Rail characteristics
- No. of tracks: 2
- Track gauge: 4 ft 8+1⁄2 in (1,435 mm) standard gauge

History
- Opened: 1 August 1890
- Closed: 27 June 1960

Location
- Interactive map of Wheatley Viaduct

= Wheatley Viaduct =

Railway viaduct in West Yorkshire, England

Wheatley Viaduct is a former railway bridge straddling the Hebble Brook on the northern side of Halifax, in West Yorkshire, England. The ten-arch viaduct was built as part of the Halifax High Level Railway that connected with the Queensbury lines complex of the Great Northern Railway between Halifax, and Bradford. The line was opened in 1890, and closed to all traffic in 1960.

== History ==
The Queensbury lines were opened to traffic in the late 1870s, and the Halifax High Level Railway was opened in 1890. Originally the intent had been for the line to be extended through Halifax to connect with a proposed Hull and Barnsley Railway station in the centre of Halifax, and as such, the trackbed was built to accommodate two lines.

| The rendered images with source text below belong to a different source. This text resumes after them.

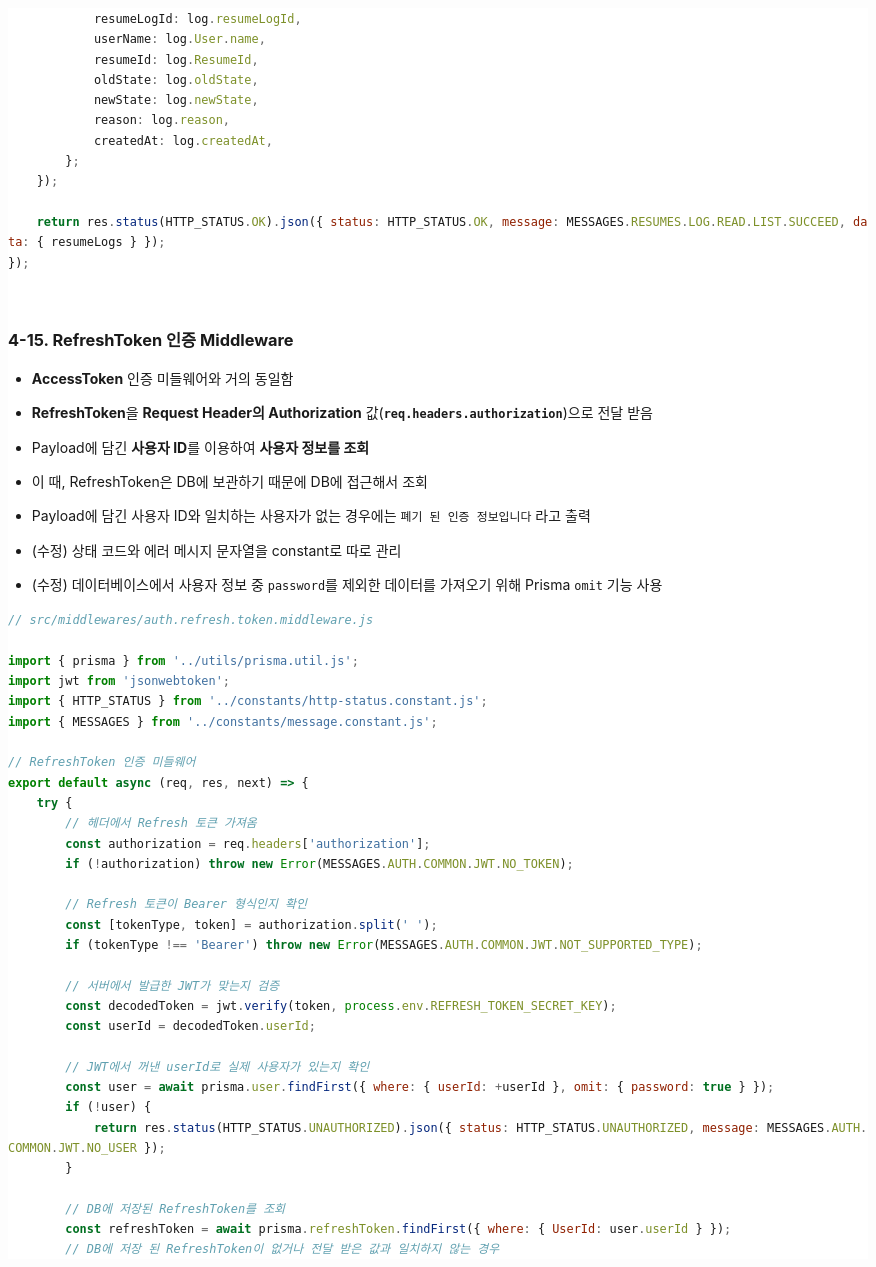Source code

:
 ```javascript
            resumeLogId: log.resumeLogId,
            userName: log.User.name,
            resumeId: log.ResumeId,
            oldState: log.oldState,
            newState: log.newState,
            reason: log.reason,
            createdAt: log.createdAt,
        };
    });

    return res.status(HTTP_STATUS.OK).json({ status: HTTP_STATUS.OK, message: MESSAGES.RESUMES.LOG.READ.LIST.SUCCEED, data: { resumeLogs } });
});
```

<br>

### 4-15. RefreshToken 인증 Middleware
- **AccessToken** 인증 미들웨어와 거의 동일함

- **RefreshToken**을 **Request Header의 Authorization** 값(**`req.headers.authorization`**)으로 전달 받음

- Payload에 담긴 **사용자 ID**를 이용하여 **사용자 정보를 조회**

- 이 때, RefreshToken은 DB에 보관하기 때문에 DB에 접근해서 조회

- Payload에 담긴 사용자 ID와 일치하는 사용자가 없는 경우에는 `폐기 된 인증 정보입니다` 라고 출력

- (수정) 상태 코드와 에러 메시지 문자열을 constant로 따로 관리

- (수정) 데이터베이스에서 사용자 정보 중 `password`를 제외한 데이터를 가져오기 위해 Prisma `omit` 기능 사용
```javascript
// src/middlewares/auth.refresh.token.middleware.js

import { prisma } from '../utils/prisma.util.js';
import jwt from 'jsonwebtoken';
import { HTTP_STATUS } from '../constants/http-status.constant.js';
import { MESSAGES } from '../constants/message.constant.js';

// RefreshToken 인증 미들웨어
export default async (req, res, next) => {
    try {
        // 헤더에서 Refresh 토큰 가져옴
        const authorization = req.headers['authorization'];
        if (!authorization) throw new Error(MESSAGES.AUTH.COMMON.JWT.NO_TOKEN);

        // Refresh 토큰이 Bearer 형식인지 확인
        const [tokenType, token] = authorization.split(' ');
        if (tokenType !== 'Bearer') throw new Error(MESSAGES.AUTH.COMMON.JWT.NOT_SUPPORTED_TYPE);

        // 서버에서 발급한 JWT가 맞는지 검증
        const decodedToken = jwt.verify(token, process.env.REFRESH_TOKEN_SECRET_KEY);
        const userId = decodedToken.userId;

        // JWT에서 꺼낸 userId로 실제 사용자가 있는지 확인
        const user = await prisma.user.findFirst({ where: { userId: +userId }, omit: { password: true } });
        if (!user) {
            return res.status(HTTP_STATUS.UNAUTHORIZED).json({ status: HTTP_STATUS.UNAUTHORIZED, message: MESSAGES.AUTH.COMMON.JWT.NO_USER });
        }

        // DB에 저장된 RefreshToken를 조회
        const refreshToken = await prisma.refreshToken.findFirst({ where: { UserId: user.userId } });
        // DB에 저장 된 RefreshToken이 없거나 전달 받은 값과 일치하지 않는 경우
```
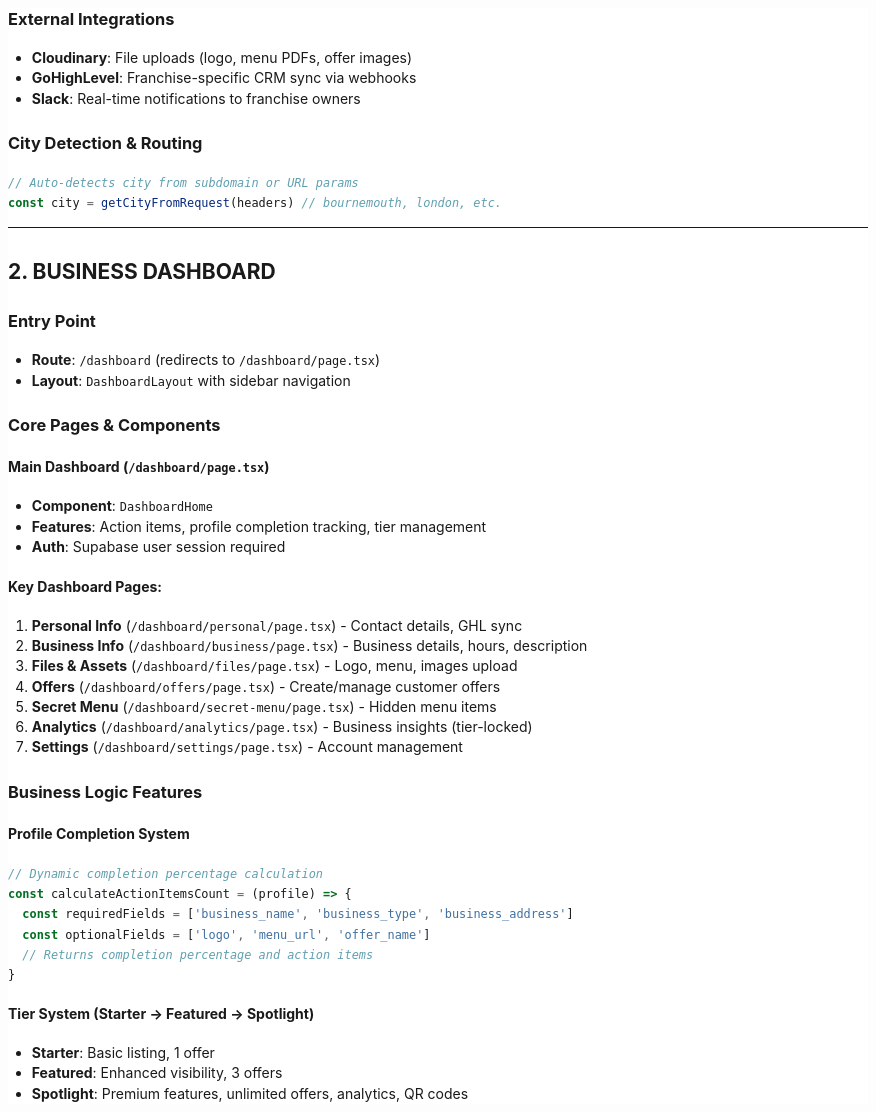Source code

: ### External Integrations
- **Cloudinary**: File uploads (logo, menu PDFs, offer images)
- **GoHighLevel**: Franchise-specific CRM sync via webhooks
- **Slack**: Real-time notifications to franchise owners

### City Detection & Routing
```typescript
// Auto-detects city from subdomain or URL params
const city = getCityFromRequest(headers) // bournemouth, london, etc.
```

---

## 2. BUSINESS DASHBOARD

### Entry Point
- **Route**: `/dashboard` (redirects to `/dashboard/page.tsx`)
- **Layout**: `DashboardLayout` with sidebar navigation

### Core Pages & Components

#### Main Dashboard (`/dashboard/page.tsx`)
- **Component**: `DashboardHome`
- **Features**: Action items, profile completion tracking, tier management
- **Auth**: Supabase user session required

#### Key Dashboard Pages:
1. **Personal Info** (`/dashboard/personal/page.tsx`) - Contact details, GHL sync
2. **Business Info** (`/dashboard/business/page.tsx`) - Business details, hours, description
3. **Files & Assets** (`/dashboard/files/page.tsx`) - Logo, menu, images upload
4. **Offers** (`/dashboard/offers/page.tsx`) - Create/manage customer offers
5. **Secret Menu** (`/dashboard/secret-menu/page.tsx`) - Hidden menu items
6. **Analytics** (`/dashboard/analytics/page.tsx`) - Business insights (tier-locked)
7. **Settings** (`/dashboard/settings/page.tsx`) - Account management

### Business Logic Features

#### Profile Completion System
```typescript
// Dynamic completion percentage calculation
const calculateActionItemsCount = (profile) => {
  const requiredFields = ['business_name', 'business_type', 'business_address']
  const optionalFields = ['logo', 'menu_url', 'offer_name']
  // Returns completion percentage and action items
}
```

#### Tier System (Starter → Featured → Spotlight)
- **Starter**: Basic listing, 1 offer
- **Featured**: Enhanced visibility, 3 offers  
- **Spotlight**: Premium features, unlimited offers, analytics, QR codes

The line had two major engineering features, the viaduct, and nearby 810 yard Wheatley Tunnel, with the cost of the 3 mi branch coming in at £300,000. Mapping from 1905 shows the entire branch had double track, but by the late 1940s when it was a freight only branch, just one line was in use across Wheatley Viaduct and through the adjacent tunnel.

The viaduct has ten arches, each 50 ft wide, and stretches for 200 yard at a height of 100 ft. It has a curve of 23 chain radius from the south to the east when viewed from above. In the original plans from 1874, the viaduct was to be 143 yard long and 105 ft high. The viaduct is constructed of rock-faced stone, ashlar and blue brick. The piers have springer stones facing out into each arch; it is believed that these supported the timber frame during the building phase. Just after the viaduct going east is the 810 yard long Wheatley Tunnel. The viaduct is on the level, but has gradients on either side; 1-in-50 to the west, and 1-in-112 to the east leading up to the tunnel.

Whilst the line was closed to passenger trains in 1917, goods continued until final closure in the summer of 1960. The former trackbed is not accessible to the public.

In November 2023, the Historical Railways Estate announced that they would be carrying out over £1 million worth of renovations to the viaduct to remove vegetation, replaced water-damaged bricks and to reinforce one of the piers. The work was completed in September 2024.